ALDH1A1 also plays a vital role as a marker of stem cells and cancer stem cells. Experimental data indicate that ALDH1 activity, predominantly attributed to isotype ALDH1A1, is tissue and cancer type specific. On the other hand, although elevated ALDH1 activity and ALDH1A1 overexpression are associated with poor cancer prognosis, high ALDH1 and ALDH1A1 levels are not always correlated with highly malignant phenotypes and poor clinical outcome in a range of cancers (Tomita et al., 2016). It is suggested that ALDH1A1 can be a useful marker for cancer stem cells derived from tumors that normally do not express high levels of ALDH1A1, including breast, lung, esophagus, colon, and stomach (Tomita et al., 2016; Xing et al., 2014).

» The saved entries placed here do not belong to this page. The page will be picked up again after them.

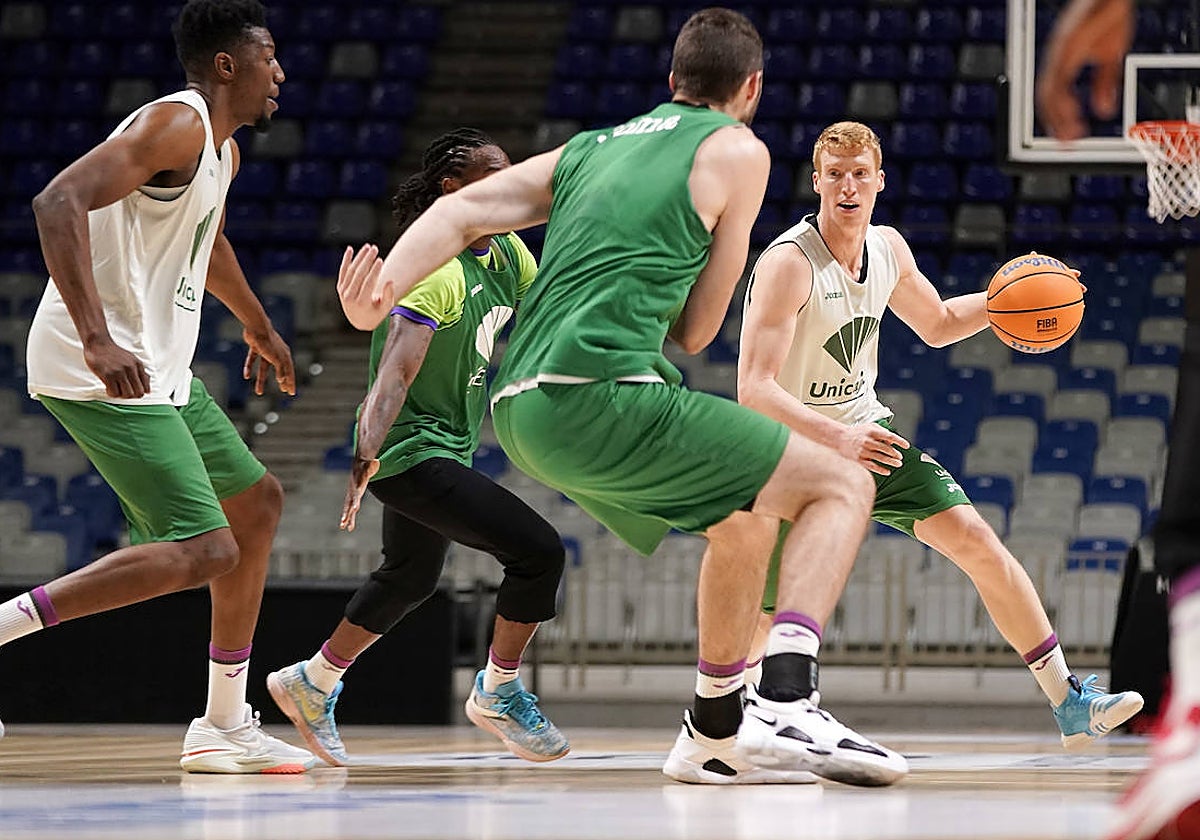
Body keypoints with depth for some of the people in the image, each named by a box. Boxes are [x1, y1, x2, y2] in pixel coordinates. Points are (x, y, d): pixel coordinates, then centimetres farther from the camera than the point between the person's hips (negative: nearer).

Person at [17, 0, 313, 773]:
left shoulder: (221, 149, 16)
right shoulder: (177, 126, -15)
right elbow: (59, 202, -28)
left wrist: (258, 327, 52)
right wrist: (97, 340, -36)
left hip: (157, 370, 11)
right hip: (106, 372, -11)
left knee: (257, 504, 19)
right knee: (204, 552, -18)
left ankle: (226, 727, 22)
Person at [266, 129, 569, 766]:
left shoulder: (506, 253, 2)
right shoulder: (438, 271, -24)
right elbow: (395, 372, -32)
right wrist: (367, 457, -42)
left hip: (445, 448, 10)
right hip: (412, 451, -10)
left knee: (409, 578, 26)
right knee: (538, 550, -17)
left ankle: (312, 683, 42)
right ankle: (497, 694, 2)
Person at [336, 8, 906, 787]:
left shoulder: (589, 149, 25)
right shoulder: (737, 149, 6)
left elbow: (460, 210, 11)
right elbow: (695, 331, 8)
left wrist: (382, 294, -2)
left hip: (523, 409, 7)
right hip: (600, 393, -7)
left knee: (744, 518, 27)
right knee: (841, 483, -1)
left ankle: (715, 734, 32)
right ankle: (785, 707, -20)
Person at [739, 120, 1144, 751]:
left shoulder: (888, 249, -1)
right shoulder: (788, 264, -24)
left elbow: (937, 324, 20)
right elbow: (753, 389, -31)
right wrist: (836, 437, -45)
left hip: (866, 431, 6)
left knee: (976, 541, -7)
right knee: (771, 621, -9)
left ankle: (1070, 703, -2)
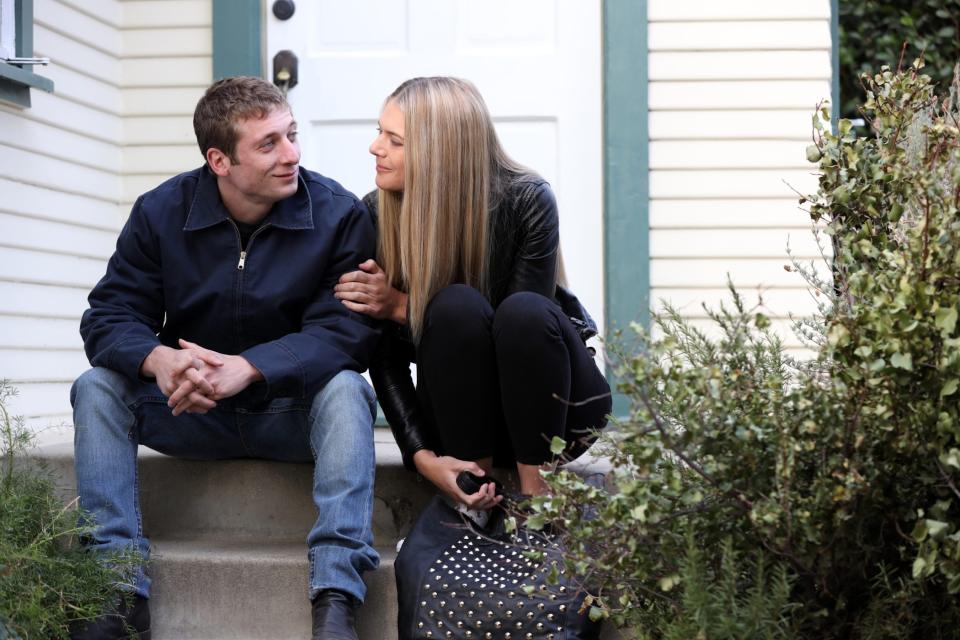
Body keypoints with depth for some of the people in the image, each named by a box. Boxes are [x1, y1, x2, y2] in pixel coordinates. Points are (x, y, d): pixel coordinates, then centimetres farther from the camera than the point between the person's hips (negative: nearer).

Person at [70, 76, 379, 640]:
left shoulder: (339, 214, -12)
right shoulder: (161, 212, -4)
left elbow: (349, 331, -22)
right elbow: (109, 318, -9)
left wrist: (246, 367, -37)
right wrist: (161, 360, -34)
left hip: (293, 413, -2)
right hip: (190, 415, 3)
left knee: (345, 390, -33)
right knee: (97, 388, -19)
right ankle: (123, 592, -25)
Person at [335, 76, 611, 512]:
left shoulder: (527, 201, -18)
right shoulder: (376, 214, -11)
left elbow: (519, 328, -18)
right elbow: (386, 360, -10)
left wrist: (402, 307, -23)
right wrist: (423, 457, -23)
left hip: (553, 411, -1)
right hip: (462, 419, 1)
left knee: (524, 311, -33)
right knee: (457, 306, -30)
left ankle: (537, 491, -24)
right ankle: (473, 491, -22)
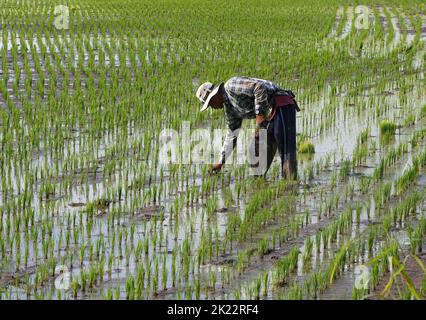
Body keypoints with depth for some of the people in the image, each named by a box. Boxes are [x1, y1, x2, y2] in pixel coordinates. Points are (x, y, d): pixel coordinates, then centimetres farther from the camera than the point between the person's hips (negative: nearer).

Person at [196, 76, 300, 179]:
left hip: (281, 106, -11)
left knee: (286, 150, -16)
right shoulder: (230, 108, 20)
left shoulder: (231, 86, -9)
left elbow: (260, 88, -21)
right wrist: (221, 163, 26)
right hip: (270, 116, 11)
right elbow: (231, 135, 25)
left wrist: (260, 115, -20)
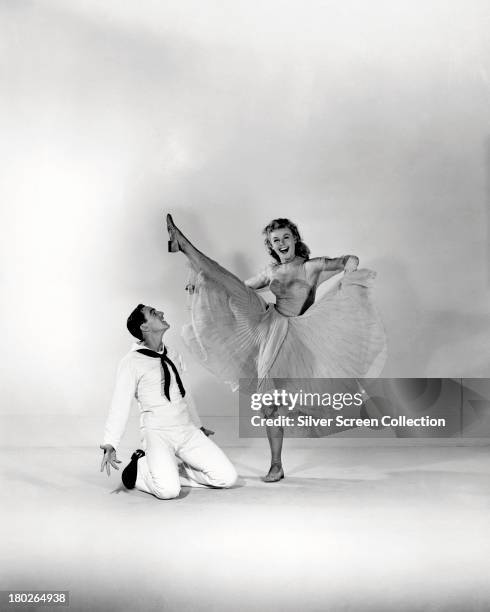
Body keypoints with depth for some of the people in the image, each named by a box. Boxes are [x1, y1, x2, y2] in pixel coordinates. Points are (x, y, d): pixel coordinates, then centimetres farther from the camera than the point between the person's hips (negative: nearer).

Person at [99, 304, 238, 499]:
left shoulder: (173, 355, 11)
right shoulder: (132, 362, -8)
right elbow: (120, 406, -11)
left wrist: (198, 425, 32)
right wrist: (110, 444, -22)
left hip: (188, 431, 6)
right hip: (157, 433, -6)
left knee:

ALDH1A1 also plays a key role in the cellular defense against oxidative stress: ALDH activity is required to maintain sufficiently low Reactive Oxygen Species (ROS) level. Human ALDH1A1 was shown to efficiently oxidize lipid peroxidation-derived aldehydes, like 4-Hydroxynonenal (4-HNE), hexanal, and Malondialdehyde (MDA) (MANZER et al., 2003), and Aldh1a1 knock-out mouse models demonstrated that ALDH1A1 plays a crucial role in protecting the mouse eye lens and cornea by detoxifying lipid peroxidation-derived aldehydes and preventing cataract formation induced by oxidative stresses (Mice et al., 2008).

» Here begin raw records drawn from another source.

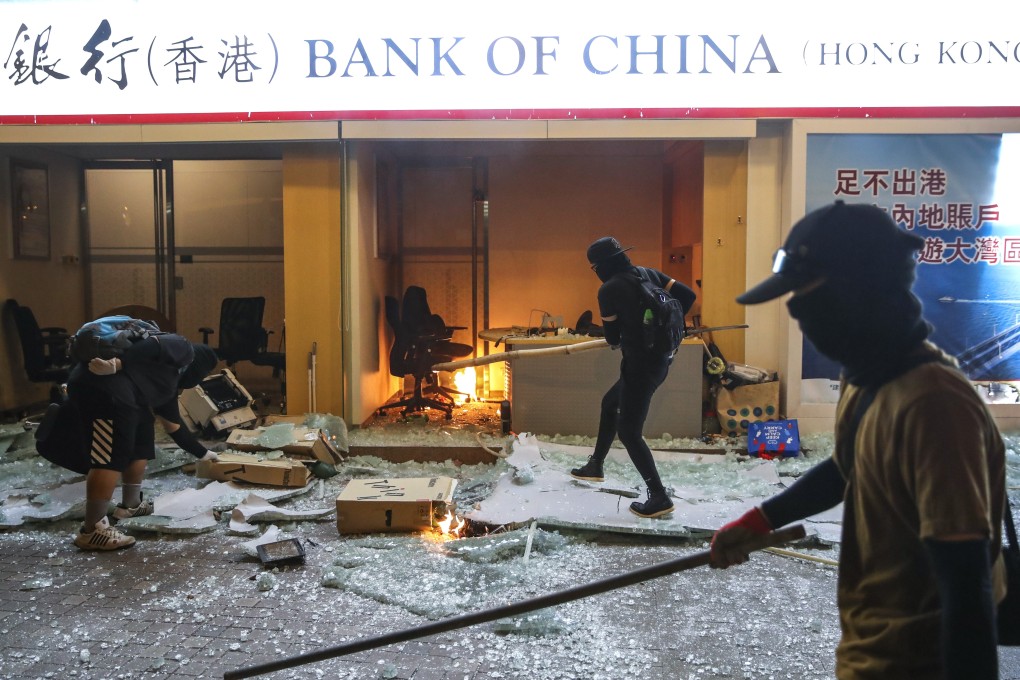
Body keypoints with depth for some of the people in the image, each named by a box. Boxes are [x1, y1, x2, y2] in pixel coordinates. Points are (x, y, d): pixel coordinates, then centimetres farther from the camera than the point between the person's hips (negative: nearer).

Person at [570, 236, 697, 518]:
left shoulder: (609, 289, -14)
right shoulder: (649, 273, 7)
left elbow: (612, 337, -4)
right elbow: (687, 295, 5)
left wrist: (617, 341, 20)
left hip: (641, 363, -9)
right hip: (660, 357, 9)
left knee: (629, 431, -1)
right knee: (610, 403, 26)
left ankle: (659, 497, 1)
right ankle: (595, 465, 39)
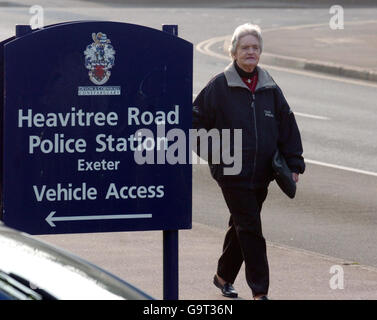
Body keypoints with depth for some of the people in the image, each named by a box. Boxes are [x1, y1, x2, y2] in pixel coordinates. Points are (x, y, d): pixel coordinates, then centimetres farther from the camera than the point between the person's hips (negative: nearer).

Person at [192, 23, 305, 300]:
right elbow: (196, 121, 0)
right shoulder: (219, 86, -6)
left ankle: (224, 276, 35)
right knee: (250, 229, -9)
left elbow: (288, 126, 11)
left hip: (261, 173, 5)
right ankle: (259, 290, -7)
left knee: (241, 227, 16)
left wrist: (294, 164, 6)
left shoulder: (270, 88, 7)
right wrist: (213, 153, -4)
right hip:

In addition to its catalytic functions, ALDH1A1 has also non-catalytic roles. Similar with other ALDHs, ALDH1A1 acts as corneal and lens crystallins in mammalian eye tissue and contributes to the transparent and refractive properties of the eye (Vasiliou et al., 2013), as well as protects the eye from tissue damage as mentioned earlier. Finally, since ALDH1A1 can bind thyroid hormone and its expression is induced by estrogens, it is suggested that the enzyme may be regulated by or involved in hormone signaling (Marchitti et al., 2008).}

A list of ALDH1A1 mutations in cancer can be found in: COSMIC, the Catalogue of Somatic Mutations in Cancer, https://cancer.sanger.ac.uk/cosmic/gene/analysis?ln=ALDH1A1
Consequences of indicated ALDH1A1 mutations are necessary to evaluate.